• **Quoted passage**:
The 2023 WTA Finals is the professional women's championship tennis tournament run by the Women's Tennis Association (WTA). It is the 52nd edition of the singles event and the 47th edition of the doubles competition and is scheduled to take place in Shenzhen, China in late October 2023 marking the return in China for the first time since 2019 after COVID-19 restrictions in the country. The tournament is held on an indoor hardcourt and is contested by the eight highest-ranked singles players and doubles teams of the 2023 WTA Tour.

Qualifying 
In the singles, point totals are calculated by combining point totals from sixteen tournaments (excluding ITF and WTA 125 tournaments). Of these sixteen tournaments, a player's results from the four Grand Slam events, the four WTA 1000 tournaments with 1,000 points for the winner, and (for the players who played the main draw of least 2 such tournaments) the best results from two WTA 1000 tournaments with 900 points for the winner must be included.

In the doubles, point totals are calculated by any combination of eleven tournaments throughout the year. Unlike in the singles, this combination does not need to include results from the Grand Slams or WTA 1000 tournaments.

Format 
Both the singles and doubles event features eight players/teams in a round-robin event, split into two groups of four.

• **Saved entries**:
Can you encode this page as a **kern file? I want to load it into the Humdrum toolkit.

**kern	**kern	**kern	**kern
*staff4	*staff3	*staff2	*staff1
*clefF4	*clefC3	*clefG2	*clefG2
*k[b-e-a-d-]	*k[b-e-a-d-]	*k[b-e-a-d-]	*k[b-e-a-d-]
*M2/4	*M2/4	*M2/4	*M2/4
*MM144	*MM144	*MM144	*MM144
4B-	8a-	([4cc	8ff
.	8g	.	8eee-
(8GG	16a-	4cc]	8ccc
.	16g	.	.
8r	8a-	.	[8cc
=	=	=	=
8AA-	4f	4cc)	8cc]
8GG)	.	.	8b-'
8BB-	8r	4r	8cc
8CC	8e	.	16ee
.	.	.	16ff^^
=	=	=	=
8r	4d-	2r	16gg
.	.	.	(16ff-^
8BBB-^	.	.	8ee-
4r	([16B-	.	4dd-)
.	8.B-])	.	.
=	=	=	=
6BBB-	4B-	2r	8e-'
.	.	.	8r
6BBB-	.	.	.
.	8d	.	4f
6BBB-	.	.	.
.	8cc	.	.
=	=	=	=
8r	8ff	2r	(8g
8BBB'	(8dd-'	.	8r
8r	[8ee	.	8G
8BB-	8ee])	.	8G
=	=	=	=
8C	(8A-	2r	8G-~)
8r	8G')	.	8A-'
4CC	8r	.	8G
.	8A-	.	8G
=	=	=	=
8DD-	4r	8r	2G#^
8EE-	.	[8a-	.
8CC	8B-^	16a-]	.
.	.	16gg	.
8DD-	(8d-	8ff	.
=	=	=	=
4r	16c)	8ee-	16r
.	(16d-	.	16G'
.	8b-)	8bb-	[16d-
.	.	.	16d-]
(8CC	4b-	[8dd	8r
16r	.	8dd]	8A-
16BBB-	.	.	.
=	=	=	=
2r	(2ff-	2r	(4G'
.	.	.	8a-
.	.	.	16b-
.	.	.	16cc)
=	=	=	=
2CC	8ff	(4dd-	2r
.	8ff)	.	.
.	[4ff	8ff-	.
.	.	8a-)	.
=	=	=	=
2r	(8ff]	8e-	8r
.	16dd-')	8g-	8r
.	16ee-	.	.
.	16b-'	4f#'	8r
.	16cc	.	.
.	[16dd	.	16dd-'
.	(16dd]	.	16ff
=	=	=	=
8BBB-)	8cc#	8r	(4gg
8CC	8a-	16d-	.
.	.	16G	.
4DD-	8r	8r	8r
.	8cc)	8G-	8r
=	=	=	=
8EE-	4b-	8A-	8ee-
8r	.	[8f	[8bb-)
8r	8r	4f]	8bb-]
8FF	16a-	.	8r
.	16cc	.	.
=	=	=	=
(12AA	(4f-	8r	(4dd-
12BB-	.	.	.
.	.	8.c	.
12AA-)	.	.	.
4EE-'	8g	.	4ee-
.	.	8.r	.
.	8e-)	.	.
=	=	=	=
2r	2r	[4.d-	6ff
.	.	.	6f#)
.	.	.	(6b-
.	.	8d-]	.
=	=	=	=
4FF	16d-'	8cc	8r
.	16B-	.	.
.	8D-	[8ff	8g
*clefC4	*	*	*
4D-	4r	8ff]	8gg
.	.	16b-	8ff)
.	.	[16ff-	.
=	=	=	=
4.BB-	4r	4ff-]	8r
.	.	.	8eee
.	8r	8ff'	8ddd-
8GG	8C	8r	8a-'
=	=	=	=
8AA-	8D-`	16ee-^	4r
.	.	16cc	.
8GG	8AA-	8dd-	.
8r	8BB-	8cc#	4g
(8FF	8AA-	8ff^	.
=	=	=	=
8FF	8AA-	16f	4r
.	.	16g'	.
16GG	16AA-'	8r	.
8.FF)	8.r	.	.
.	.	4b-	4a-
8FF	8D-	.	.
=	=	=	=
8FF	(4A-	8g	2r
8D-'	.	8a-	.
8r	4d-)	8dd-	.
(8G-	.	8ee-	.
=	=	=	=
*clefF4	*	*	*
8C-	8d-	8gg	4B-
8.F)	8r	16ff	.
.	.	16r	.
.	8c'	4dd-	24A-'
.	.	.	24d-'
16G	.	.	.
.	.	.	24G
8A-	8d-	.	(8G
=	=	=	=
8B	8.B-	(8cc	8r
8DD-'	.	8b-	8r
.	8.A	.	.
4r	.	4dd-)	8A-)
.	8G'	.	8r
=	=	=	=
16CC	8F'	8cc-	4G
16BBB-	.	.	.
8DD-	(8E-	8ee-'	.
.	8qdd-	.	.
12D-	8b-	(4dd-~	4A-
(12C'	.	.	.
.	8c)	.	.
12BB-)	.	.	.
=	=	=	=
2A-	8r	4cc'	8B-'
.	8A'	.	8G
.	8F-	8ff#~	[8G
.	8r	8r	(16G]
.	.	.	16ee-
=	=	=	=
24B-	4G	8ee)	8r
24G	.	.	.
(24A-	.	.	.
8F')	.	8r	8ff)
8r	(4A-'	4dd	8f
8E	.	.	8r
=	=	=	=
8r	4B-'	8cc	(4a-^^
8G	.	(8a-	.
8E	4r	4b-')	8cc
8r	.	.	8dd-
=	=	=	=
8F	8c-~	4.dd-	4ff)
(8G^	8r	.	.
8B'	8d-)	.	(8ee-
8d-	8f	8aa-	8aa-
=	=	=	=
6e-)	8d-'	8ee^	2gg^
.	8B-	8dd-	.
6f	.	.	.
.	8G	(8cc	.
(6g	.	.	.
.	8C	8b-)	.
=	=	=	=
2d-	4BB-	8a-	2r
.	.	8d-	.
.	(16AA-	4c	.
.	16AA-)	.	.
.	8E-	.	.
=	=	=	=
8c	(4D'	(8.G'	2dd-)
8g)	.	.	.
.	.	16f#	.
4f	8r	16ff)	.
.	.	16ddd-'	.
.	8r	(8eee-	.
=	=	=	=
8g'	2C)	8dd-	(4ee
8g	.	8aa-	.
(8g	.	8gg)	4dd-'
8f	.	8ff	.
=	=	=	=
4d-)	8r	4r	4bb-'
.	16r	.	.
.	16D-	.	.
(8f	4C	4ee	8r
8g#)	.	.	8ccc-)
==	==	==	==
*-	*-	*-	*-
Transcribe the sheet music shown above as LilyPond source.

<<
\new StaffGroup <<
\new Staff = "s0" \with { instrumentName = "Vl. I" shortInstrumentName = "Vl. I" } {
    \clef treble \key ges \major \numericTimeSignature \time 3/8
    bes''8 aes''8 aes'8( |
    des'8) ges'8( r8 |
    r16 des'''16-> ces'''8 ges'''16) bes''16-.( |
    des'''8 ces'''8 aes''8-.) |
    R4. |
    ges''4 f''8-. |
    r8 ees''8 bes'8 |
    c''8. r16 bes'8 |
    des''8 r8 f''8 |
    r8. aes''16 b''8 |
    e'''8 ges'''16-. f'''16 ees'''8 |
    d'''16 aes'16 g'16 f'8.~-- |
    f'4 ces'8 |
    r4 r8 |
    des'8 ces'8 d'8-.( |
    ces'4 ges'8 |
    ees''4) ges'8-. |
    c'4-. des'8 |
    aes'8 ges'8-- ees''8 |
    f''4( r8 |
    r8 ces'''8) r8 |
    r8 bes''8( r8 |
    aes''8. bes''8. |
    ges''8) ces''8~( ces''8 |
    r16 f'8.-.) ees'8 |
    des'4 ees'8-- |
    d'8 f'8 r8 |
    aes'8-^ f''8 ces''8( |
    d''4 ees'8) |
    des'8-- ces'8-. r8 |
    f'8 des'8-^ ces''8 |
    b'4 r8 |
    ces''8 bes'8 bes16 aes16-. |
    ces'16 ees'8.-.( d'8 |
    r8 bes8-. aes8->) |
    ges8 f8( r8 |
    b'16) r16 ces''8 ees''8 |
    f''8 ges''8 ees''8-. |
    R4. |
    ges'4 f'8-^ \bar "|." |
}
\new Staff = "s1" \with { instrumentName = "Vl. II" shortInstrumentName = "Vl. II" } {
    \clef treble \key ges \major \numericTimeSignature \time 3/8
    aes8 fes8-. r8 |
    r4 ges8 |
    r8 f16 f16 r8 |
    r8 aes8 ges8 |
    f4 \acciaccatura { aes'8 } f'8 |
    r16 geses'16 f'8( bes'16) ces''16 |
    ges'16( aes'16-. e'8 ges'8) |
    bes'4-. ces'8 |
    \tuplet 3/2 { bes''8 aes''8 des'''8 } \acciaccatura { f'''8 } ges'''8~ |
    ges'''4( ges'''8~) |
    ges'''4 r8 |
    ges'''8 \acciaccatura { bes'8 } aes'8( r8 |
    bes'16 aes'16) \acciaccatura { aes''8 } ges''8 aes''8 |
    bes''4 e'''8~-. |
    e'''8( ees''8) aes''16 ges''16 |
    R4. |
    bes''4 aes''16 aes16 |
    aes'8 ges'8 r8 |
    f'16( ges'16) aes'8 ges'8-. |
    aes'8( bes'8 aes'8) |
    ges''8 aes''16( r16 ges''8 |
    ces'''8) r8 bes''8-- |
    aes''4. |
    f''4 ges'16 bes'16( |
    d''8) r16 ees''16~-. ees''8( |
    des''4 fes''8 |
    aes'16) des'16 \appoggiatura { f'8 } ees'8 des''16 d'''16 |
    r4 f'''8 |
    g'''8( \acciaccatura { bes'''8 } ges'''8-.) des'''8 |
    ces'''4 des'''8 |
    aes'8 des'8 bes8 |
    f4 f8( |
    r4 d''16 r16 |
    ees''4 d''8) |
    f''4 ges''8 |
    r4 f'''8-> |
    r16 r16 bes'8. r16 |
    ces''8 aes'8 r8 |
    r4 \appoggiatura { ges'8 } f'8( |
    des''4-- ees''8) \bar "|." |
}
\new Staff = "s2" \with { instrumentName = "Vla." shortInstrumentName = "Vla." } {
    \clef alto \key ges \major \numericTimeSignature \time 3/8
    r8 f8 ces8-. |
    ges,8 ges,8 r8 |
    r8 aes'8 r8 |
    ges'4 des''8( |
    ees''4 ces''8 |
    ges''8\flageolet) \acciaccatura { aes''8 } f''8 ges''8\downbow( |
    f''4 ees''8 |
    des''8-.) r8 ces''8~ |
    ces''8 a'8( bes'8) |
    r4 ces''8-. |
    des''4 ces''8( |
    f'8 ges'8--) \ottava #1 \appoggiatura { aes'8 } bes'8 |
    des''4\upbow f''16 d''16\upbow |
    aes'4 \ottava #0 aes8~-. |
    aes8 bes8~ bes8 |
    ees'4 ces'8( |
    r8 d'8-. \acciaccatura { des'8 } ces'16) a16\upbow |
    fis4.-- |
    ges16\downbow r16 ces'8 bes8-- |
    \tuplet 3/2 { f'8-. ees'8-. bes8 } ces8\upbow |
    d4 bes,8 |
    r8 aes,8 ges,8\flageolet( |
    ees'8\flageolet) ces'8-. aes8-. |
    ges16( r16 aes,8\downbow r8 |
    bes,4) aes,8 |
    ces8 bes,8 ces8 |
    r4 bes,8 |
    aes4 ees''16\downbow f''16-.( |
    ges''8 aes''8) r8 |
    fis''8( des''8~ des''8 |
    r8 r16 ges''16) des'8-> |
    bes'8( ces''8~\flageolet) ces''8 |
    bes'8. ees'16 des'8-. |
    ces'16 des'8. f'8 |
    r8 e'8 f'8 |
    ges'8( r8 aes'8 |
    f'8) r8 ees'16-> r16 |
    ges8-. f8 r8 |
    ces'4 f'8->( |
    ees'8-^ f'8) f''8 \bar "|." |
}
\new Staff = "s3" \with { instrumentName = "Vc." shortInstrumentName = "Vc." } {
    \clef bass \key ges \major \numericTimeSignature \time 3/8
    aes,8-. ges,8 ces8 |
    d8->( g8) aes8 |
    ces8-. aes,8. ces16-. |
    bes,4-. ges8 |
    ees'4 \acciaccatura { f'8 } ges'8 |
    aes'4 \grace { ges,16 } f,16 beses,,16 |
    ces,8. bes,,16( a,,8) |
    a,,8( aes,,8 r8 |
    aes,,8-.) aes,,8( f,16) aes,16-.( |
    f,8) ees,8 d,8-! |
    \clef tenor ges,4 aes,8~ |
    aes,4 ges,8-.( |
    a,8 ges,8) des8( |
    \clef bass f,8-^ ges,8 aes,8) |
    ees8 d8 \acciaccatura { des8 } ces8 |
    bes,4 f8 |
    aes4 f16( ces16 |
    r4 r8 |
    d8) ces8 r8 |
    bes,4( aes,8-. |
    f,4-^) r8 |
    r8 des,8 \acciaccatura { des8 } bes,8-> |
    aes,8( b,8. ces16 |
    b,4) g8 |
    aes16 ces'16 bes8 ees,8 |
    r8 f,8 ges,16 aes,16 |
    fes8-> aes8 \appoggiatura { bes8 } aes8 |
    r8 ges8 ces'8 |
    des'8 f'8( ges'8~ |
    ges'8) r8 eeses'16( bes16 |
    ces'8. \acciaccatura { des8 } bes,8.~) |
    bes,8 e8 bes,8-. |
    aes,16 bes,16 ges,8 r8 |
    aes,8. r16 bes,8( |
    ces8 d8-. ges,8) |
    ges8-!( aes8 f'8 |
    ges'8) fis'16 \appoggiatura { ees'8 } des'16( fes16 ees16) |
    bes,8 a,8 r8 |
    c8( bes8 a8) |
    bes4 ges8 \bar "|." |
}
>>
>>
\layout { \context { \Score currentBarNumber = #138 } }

• **Instructions**:
- a) Please write out the part of the 2023 WTA Finals article from "In the doubles, point" to "groups of four.".
- b) Based on the 2023 WTA Finals article, decide whether each statement agrees with it. Answer yes or no and quote the deciding words: (i) the tournament is played on an indoor hardcourt; (ii) doubles point totals must include Grand Slam results; (iii) singles point totals come from sixteen tournaments.
- c) Carry on the 2023 WTA Finals article from its last sentence.
The data above comes from a different source than the 2023 WTA Finals article.

• **Your responses**:
- a)
In the doubles, point totals are calculated by any combination of eleven tournaments throughout the year. Unlike in the singles, this combination does not need to include results from the Grand Slams or WTA 1000 tournaments.

Format 
Both the singles and doubles event features eight players/teams in a round-robin event, split into two groups of four.

- b)
(i) Yes: "The tournament is held on an indoor hardcourt"
(ii) No: "this combination does not need to include results from the Grand Slams or WTA 1000 tournaments"
(iii) Yes: "point totals are calculated by combining point totals from sixteen tournaments"

- c)
Over the first four days of competition, each player/team meets the other three players/teams in her group, with the top two in each group advancing to the semifinals. The first-placed player/team in one group meets the second-placed player/team in the other group, and vice versa. The winners of each semifinal meet in the championship match.

Round robin tie-breaking methods 
The final standings are made using these methods:

 Greatest number of match wins.
 Greatest number of matches played.
 Head-to-head results if only two players are tied, or if three players are tied then:

a. If three players each have the same number of wins, a player having played less than all three matches is automatically eliminated and the player advancing to the single elimination competition is the winner of the match-up of the two remaining tied players.
b. Highest percentage of sets won.
c. Highest percentage of games won.

Points breakdown
Updated .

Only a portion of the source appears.